But I also find paternalism appalling,* no matter which side it comes from. It is especially appalling when said paternalism strongly hints at the idea that the poor are somehow morally deficient. The left gets up in arms when the right talks about mandatory drug tests for welfare recipients; this is no different.
The policy solution to Americans of every income level buying too much soda and too many sweetened drinks is not paternalism of the thou-shalt-not variety, it’s better health and nutrition education for everyone in elementary, middle, and high school.

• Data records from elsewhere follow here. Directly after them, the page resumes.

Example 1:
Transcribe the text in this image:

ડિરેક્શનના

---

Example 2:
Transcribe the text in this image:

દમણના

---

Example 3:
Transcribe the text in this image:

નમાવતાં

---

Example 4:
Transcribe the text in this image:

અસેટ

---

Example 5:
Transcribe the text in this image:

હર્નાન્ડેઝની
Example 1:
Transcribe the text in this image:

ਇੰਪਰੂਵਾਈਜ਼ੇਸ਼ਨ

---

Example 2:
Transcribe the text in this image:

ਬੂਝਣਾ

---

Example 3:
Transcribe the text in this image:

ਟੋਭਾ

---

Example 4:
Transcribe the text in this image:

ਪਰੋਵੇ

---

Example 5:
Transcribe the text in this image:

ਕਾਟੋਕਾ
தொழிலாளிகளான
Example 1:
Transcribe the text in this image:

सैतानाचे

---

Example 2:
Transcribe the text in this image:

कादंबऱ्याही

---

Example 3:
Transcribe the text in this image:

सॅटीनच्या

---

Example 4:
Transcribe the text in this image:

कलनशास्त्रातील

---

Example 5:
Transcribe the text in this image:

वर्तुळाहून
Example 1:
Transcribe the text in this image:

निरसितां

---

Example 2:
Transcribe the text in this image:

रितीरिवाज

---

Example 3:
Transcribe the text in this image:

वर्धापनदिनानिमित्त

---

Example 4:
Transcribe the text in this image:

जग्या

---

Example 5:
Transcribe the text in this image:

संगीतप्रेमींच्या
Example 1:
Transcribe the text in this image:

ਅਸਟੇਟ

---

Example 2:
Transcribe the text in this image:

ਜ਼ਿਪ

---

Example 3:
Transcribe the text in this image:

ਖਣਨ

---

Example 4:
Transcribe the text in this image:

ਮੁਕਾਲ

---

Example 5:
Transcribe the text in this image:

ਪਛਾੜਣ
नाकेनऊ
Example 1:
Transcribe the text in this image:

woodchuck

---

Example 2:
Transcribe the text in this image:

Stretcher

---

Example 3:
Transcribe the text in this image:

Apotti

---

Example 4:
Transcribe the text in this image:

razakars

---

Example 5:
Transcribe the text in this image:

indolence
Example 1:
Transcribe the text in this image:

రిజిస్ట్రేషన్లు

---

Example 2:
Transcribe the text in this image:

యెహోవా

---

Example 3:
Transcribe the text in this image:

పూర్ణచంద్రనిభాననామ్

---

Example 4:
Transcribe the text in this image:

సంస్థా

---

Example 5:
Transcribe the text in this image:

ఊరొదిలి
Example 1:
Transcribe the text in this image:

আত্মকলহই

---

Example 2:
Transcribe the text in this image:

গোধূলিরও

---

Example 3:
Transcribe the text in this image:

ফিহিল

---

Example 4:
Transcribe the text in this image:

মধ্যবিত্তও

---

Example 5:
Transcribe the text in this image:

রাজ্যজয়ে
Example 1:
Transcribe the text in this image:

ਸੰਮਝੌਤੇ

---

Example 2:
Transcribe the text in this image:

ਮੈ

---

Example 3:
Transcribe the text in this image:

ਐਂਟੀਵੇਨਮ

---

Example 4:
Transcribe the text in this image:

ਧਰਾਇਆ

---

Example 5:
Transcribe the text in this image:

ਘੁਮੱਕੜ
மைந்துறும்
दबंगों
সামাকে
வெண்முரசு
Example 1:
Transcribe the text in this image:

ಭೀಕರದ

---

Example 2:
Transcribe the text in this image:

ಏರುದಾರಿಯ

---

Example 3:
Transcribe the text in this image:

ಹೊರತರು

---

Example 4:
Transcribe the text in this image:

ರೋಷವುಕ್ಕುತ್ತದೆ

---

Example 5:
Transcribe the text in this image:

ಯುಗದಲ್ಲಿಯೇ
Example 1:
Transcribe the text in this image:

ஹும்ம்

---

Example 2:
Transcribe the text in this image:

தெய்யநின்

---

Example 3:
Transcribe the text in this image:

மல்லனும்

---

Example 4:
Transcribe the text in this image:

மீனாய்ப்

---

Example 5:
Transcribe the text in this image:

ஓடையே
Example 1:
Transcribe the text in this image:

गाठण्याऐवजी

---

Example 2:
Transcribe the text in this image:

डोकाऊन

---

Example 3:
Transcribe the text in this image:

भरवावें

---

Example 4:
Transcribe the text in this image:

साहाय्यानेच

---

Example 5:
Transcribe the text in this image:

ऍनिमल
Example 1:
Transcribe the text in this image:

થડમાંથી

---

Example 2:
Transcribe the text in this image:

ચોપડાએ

And here is another thing about that NYT article: There are many, many agricultural economists who have done high-quality work on SNAP that steers clear from cheap advocacy. In no particular order: Parke Wilde at Tufts; Shelly Ver Ploeg at USDA’s Economic Research Service; my grad-school colleague Chad Meyerhoefer at Lehigh; Minnesota alum Travis Smith, now at UGA; my erstwhile colleague Tim Beatty; Craig Gundersen at Illinois; and so on, and so forth.
Were any of them interviewed in the article? Of course not. I mean, why would you talk to anyone over in icky flyover country? Why would you slum it at state schools? Instead, the reporter chose to go full TED Talk on the reader, remain comfortably ensconced in area code 212, and go with… Marion Nestle who, faisant flèche de tout bois, chose to use the report’s finding to attack her favorite bête noire: Big Bad Ag. Quoth Nestle:
“… SNAP is a multibillion-dollar taxpayer subsidy of the soda industry,” said Marion Nestle, a professor of nutrition, food studies and public health at New York University. “It’s pretty shocking.”
No. What is shocking is that an article which I would not have published when I was editor of my college’s newspaper not only gets published in but makes the front page of the New York Times, supposedly one of the last bastions of Real Journalism in this era of fake news and filter bubbles.
Update: After I wrote this post on Sunday morning, Jacobin decided to run a lightly edited and slightly modified version of Joe Soss’ Facebook post as an article on Monday.
* I don’t consider behavioral nudges to be paternalism, even though they were introduced to us in the behavioral economics class I took in grad school as “cautious paternalism.” At any rate, I don’t consider a nudge to be paternalism if it leaves people free to chose while pushing them in one direction. For example, automatically enrolling people in their 401(k) leaves people free to un-enroll if they feel like it.